Colloque : La vache laitière de 2020 déjà en colloque à Caen

Quelle agriculture, quelle vache laitière en 2020 ?” Tel est le thème proposé par les Contrôles Laitiers de Normandie à l'occasion de leur colloque qui se tiendra le jeudi 22 janvier prochain, de 10 h à 16 h 30, à Caen Expo Congrès.

3thèmes principaux seront abordés par des spécialistes reconnus :le contexte économique : enjeux mondiaux, environnement et société, marchés, les nouvelles technologies et leurs conséquences sur les élevages : robotisation, technologies RFID, informatisation, … par Christophe Lecomte et pour nos vaches laitières : quelle génétique ? Quel lait produit ? Quelle alimentation ? Quelle santé ? Premiers éléments de réponse en avant première.
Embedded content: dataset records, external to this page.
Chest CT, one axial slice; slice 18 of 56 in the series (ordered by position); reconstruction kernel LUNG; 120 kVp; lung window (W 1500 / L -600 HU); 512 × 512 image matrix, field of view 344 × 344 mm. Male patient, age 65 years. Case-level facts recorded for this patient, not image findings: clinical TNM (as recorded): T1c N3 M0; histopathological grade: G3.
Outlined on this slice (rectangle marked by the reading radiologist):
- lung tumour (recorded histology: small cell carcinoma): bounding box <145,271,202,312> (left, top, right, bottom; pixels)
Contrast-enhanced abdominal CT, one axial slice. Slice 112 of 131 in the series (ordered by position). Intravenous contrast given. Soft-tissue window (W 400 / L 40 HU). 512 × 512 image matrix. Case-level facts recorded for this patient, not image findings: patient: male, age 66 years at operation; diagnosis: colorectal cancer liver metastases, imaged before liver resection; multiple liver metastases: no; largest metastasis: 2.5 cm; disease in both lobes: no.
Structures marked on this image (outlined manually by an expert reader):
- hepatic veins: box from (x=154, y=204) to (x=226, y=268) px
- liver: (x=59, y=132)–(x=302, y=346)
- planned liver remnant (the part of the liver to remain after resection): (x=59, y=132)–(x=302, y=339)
Génomique : plus rapide, plus précis et plus large

En matière de génomique animale, la France est dans le peloton de tête. Grâce au programme SAM (Sélection Assistée par Marqueur) initié au début des années 2000, les entreprises de sélection se sont largement impliquées dans ces nouvelles technologies. Elles vont rebalayer “toutes les habitudes en terme de sélection”, prédit Mickaël Brochard, chef de projet de l'Institut de l'Elevage. Pour faire simple, on peut connaître désormais le niveau génétique des animaux très tôt après leur naissance sans attendre leur descendance. “Les schémas de sélection qui s'appuyaient sur un testage des animaux vont être modifiés de ce fait”. Mais va-t-on augmenter le nombre de candidats ? Utiliser les animaux tout de suite ou réaliser quand même un contrôle sur descendance (...) ? De nombreuses questions restent à trancher. Toujours est-il que sur des caractères qui s'expriment tard ou à faible héritabilité, la génomique constitue un outil très utile. Elle ouvre également de nouveaux spectres d'intégration de caractères de sélection comme la composition fine du lait (acide gras et protéines). En résumé, un progrès génétique plus rapide et de nouveaux critères de sélection au service, dans un premier temps, des vaches laitières.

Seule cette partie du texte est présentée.